My daddy stayed pretty while my momma married into the mob

Continuing my trip back through the 2010 album charts.

11/07/10 : Night Work - Scissor Sisters



Our second visit with Scissor Sisters - I don't hate them and I appreciate there is plenty of skill involved, but I do find they grow a bit tiresome, so my expectations aren't massively high for this,

But...

...it's not bad at all.  And when I say that, I mean it's really quite good.  There's way more variety here than I was expecting.  Some is pure Bee Gees disco, some more 80s disco, some almost LCD Soundsystem-like and there's definitely some Eltonesque sounds in there - and it's all very well put together.  It's also (for me) surprisingly un-camp - I've nothing against a bit of camp. but Scissor Sisters have taken it way over the line in the past.  However, here it's surprisingly understated - OK, not actually understated (what was I thinking?) but a lot less overstated than you'd expect and the variety really helps as well.  Bravo, Scissor Sisters!

We're at #4 in the charts this week on their second week of a fourteen week run, having debuted at #2 - it feels like it deserved a longer run to me.  The rest of the top five were Kylie (a new entry), EminemPlan B and Alicia Keys and we have one more new entry in the top ten with Enrique Iglesias at #6 - I think I'm fine without that in my life.
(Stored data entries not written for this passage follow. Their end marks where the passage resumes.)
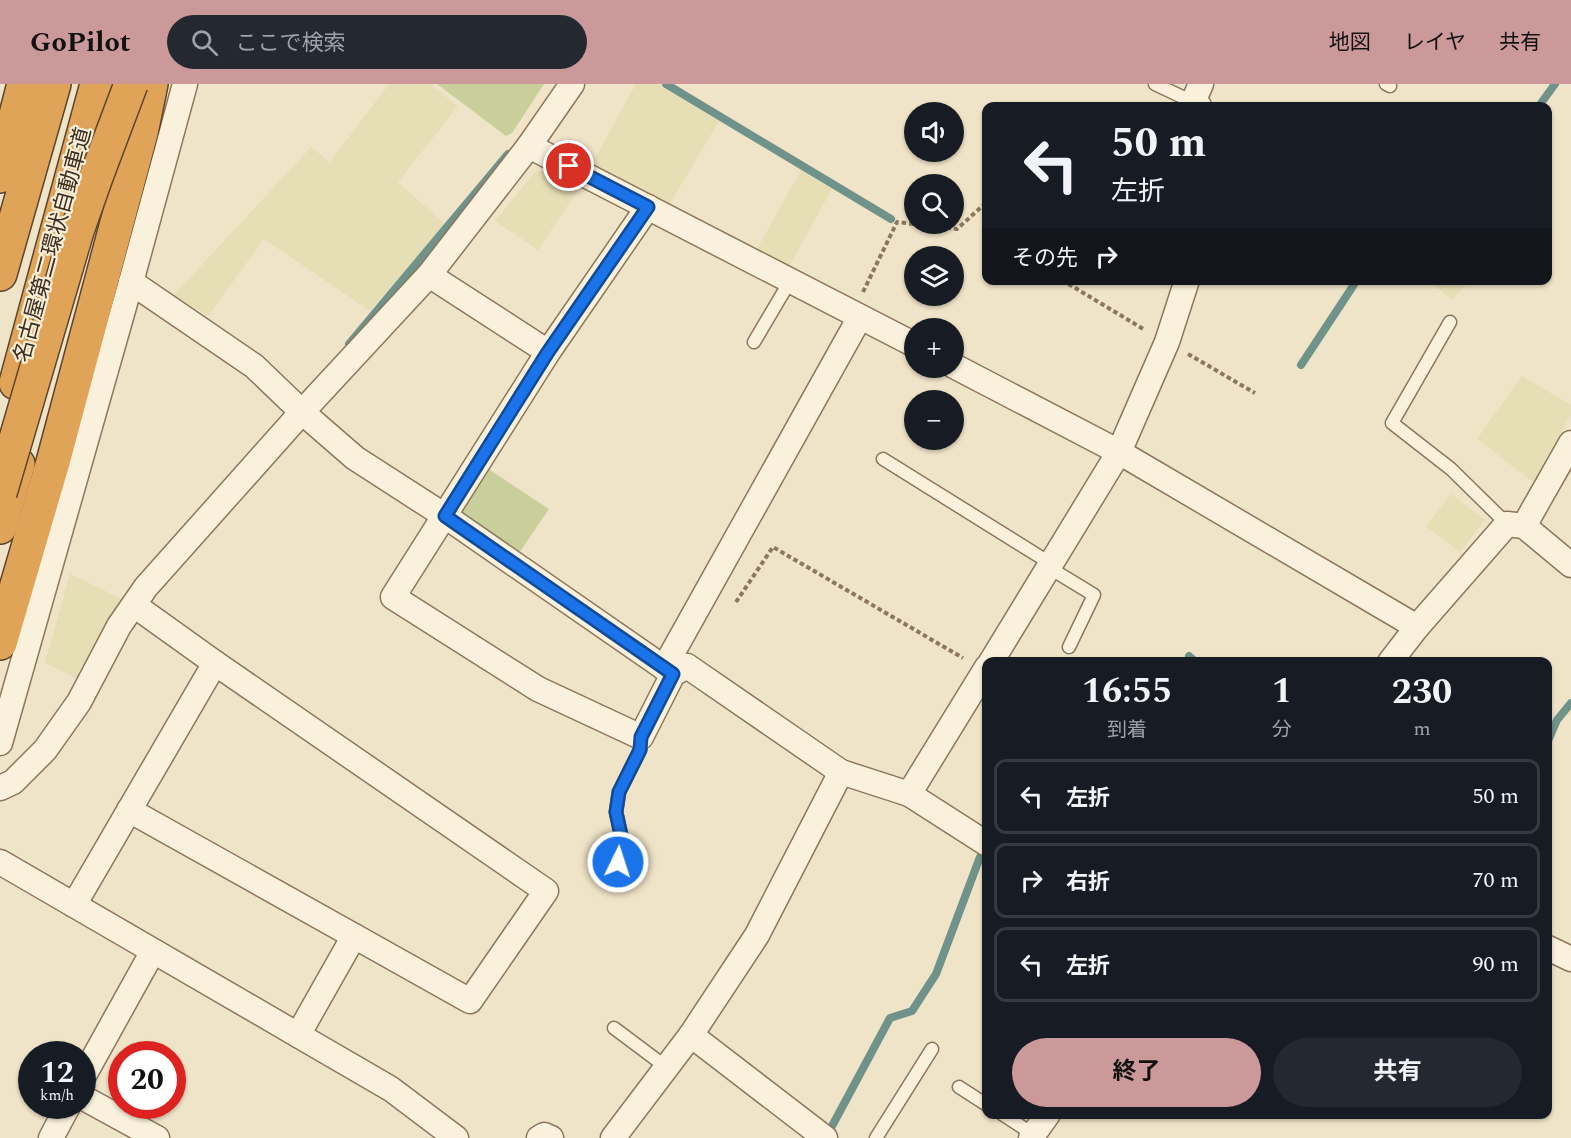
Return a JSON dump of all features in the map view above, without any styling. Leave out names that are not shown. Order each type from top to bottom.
[{"type":"highway","points":[[0,94],[3,84]]},
{"type":"highway","points":[[0,176],[24,84]]},
{"type":"highway","name":"名古屋第二環状自動車道","points":[[0,274],[54,84]]},
{"type":"highway","name":"名古屋第二環状自動車道","points":[[0,441],[97,84]]},
{"type":"highway","points":[[0,527],[124,84]]},
{"type":"highway","points":[[0,493],[77,231],[131,84]]},
{"type":"highway","points":[[0,644],[22,572],[141,133],[151,84]]},
{"type":"street","points":[[0,743],[185,84]]},
{"type":"street","points":[[0,788],[13,782],[45,750],[79,702],[119,626],[146,587],[302,412],[429,275],[529,146],[572,84]]},
{"type":"street","points":[[529,146],[904,339]]},
{"type":"street","points":[[648,207],[548,352],[393,597],[538,689],[641,737],[668,671],[857,315]]},
{"type":"street","points":[[429,275],[548,352]]},
{"type":"street","points":[[131,282],[254,366],[302,412],[356,458],[445,516],[668,671],[687,666],[841,772],[909,795],[982,841]]},
{"type":"street","points":[[994,657],[1119,452],[1167,342],[1184,285]]},
{"type":"street","points":[[964,371],[1119,452],[1417,627]]},
{"type":"street","points":[[1394,657],[1417,627],[1516,525],[1571,443]]},
{"type":"street","points":[[1516,525],[1571,566]]},
{"type":"street","points":[[129,810],[470,1001],[546,891],[134,605]]},
{"type":"street","points":[[74,905],[216,663]]},
{"type":"street","points":[[909,795],[982,677]]},
{"type":"street","points":[[614,1138],[691,1035],[757,935],[841,772]]},
{"type":"street","points":[[0,862],[391,1089],[456,1138]]},
{"type":"street","points":[[298,1035],[354,936]]},
{"type":"street","points":[[1552,950],[1571,959]]},
{"type":"street","points":[[96,1054],[153,951]]},
{"type":"street","points":[[691,1035],[825,1138]]},
{"type":"street","points":[[96,1105],[157,1138]]},
{"type":"street","points":[[51,1138],[61,1119]]},
{"type":"street","points":[[1032,1136],[1044,1119]]},
{"type":"street","points":[[539,1138],[544,1135],[551,1138]]},
{"type":"lane","points":[[1155,84],[1198,98]]},
{"type":"lane","points":[[754,342],[790,280]]},
{"type":"lane","points":[[1450,322],[1392,423],[1451,469],[1516,525]]},
{"type":"lane","points":[[884,459],[1094,595],[1069,647]]},
{"type":"lane","points":[[618,862],[621,835],[616,812],[619,792],[640,750],[641,737]]},
{"type":"lane","points":[[614,1028],[666,1067]]},
{"type":"lane","points":[[876,1138],[933,1049]]},
{"type":"lane","points":[[959,1087],[982,1102]]},
{"type":"lane","points":[[1009,1119],[1032,1136]]},
{"type":"path","points":[[857,315],[897,222],[957,230],[982,207]]},
{"type":"path","points":[[736,602],[773,547],[982,664]]},
{"type":"shaded area","points":[[389,84],[430,84],[458,106],[398,182],[446,225],[370,311],[264,239],[208,316],[174,295],[311,147],[330,162]]},
{"type":"shaded area","points":[[636,84],[657,84],[719,121],[668,207],[589,169]]},
{"type":"shaded area","points":[[547,170],[580,187],[538,250],[495,221],[535,172]]},
{"type":"shaded area","points":[[801,170],[832,189],[786,272],[754,254]]},
{"type":"shaded area","points":[[1434,285],[1465,285],[1452,300]]},
{"type":"shaded area","points":[[1522,376],[1571,405],[1571,415],[1533,482],[1477,439]]},
{"type":"shaded area","points":[[1451,494],[1485,520],[1460,552],[1426,526]]},
{"type":"shaded area","points":[[70,574],[124,600],[80,680],[45,663]]},
{"type":"green space","points":[[437,84],[544,84],[512,133],[506,136]]},
{"type":"green space","points":[[484,466],[549,509],[515,559],[452,515]]},
{"type":"waterway","points":[[666,84],[891,219]]},
{"type":"waterway","points":[[1542,102],[1555,84]]},
{"type":"waterway","points":[[349,344],[508,154]]},
{"type":"waterway","points":[[1301,365],[1354,285]]},
{"type":"waterway","points":[[1552,732],[1557,720],[1571,703]]},
{"type":"waterway","points":[[831,1128],[890,1018],[912,1011],[936,974],[980,857]]},
{"type":"route","points":[[569,166],[648,207],[548,352],[445,516],[673,674],[641,737],[640,750],[619,792],[616,812],[621,835],[618,862]]}]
The Wikipedia entry for the album is surprisingly large, but you'd be amazed how little of it is about the album.  Most of it is about the album they recorded before this one, most of which was thrown away, but they did keep their version of Roxy Music's "Do The Strand" which was released as part of the War Child album and it is as good as you'd expect.  There are some interesting names involved in the album - Kylie Minogue, Santigold (a very under-rated artist imho), Ian McKellan, Helen Terry (known mostly for her work with Culture Club) and Stuart Price (who I'd never heard of until very recently when I read about his production work on Kylie's album).

The most interesting section is about the album cover, which is a Robert Mapplethorpe photo (I went to one of his exhibitions once - it was certainly, errr, quite something) and Del Maquis (the bass player) made an interesting observation about it - "the way someone reacts to it will tell you a lot about that person. People could view it with reactionary homophobia, or they could view it as camp, or high art, or something beautiful".  Which I totally agree with, but my reaction was "lordy, those are tight trousers/leggings/whatever they are/actually, what are they?" - make of that what you will.  I did love the fact that they made sure they put it up on billboards in religiously conservative neighbourhoods though...

Interestingly, the critical reception section consists of one generic sentence - they mostly liked it, but I would have liked to hear some more detailed comment.  The album did well commercially, but didn't hit the top anywhere - the best it did was #2 in UK and Greece (which, probably not coincidentally, were the countries where Kylie did best as well).

"Customers also listened to" Sophie Ellis-Bextor, MIKA, Basement Jaxx and Goldfrapp - yup, there's all of that in there in places on this album.  Which, as I might have already mentioned, was a very pleasant surprise!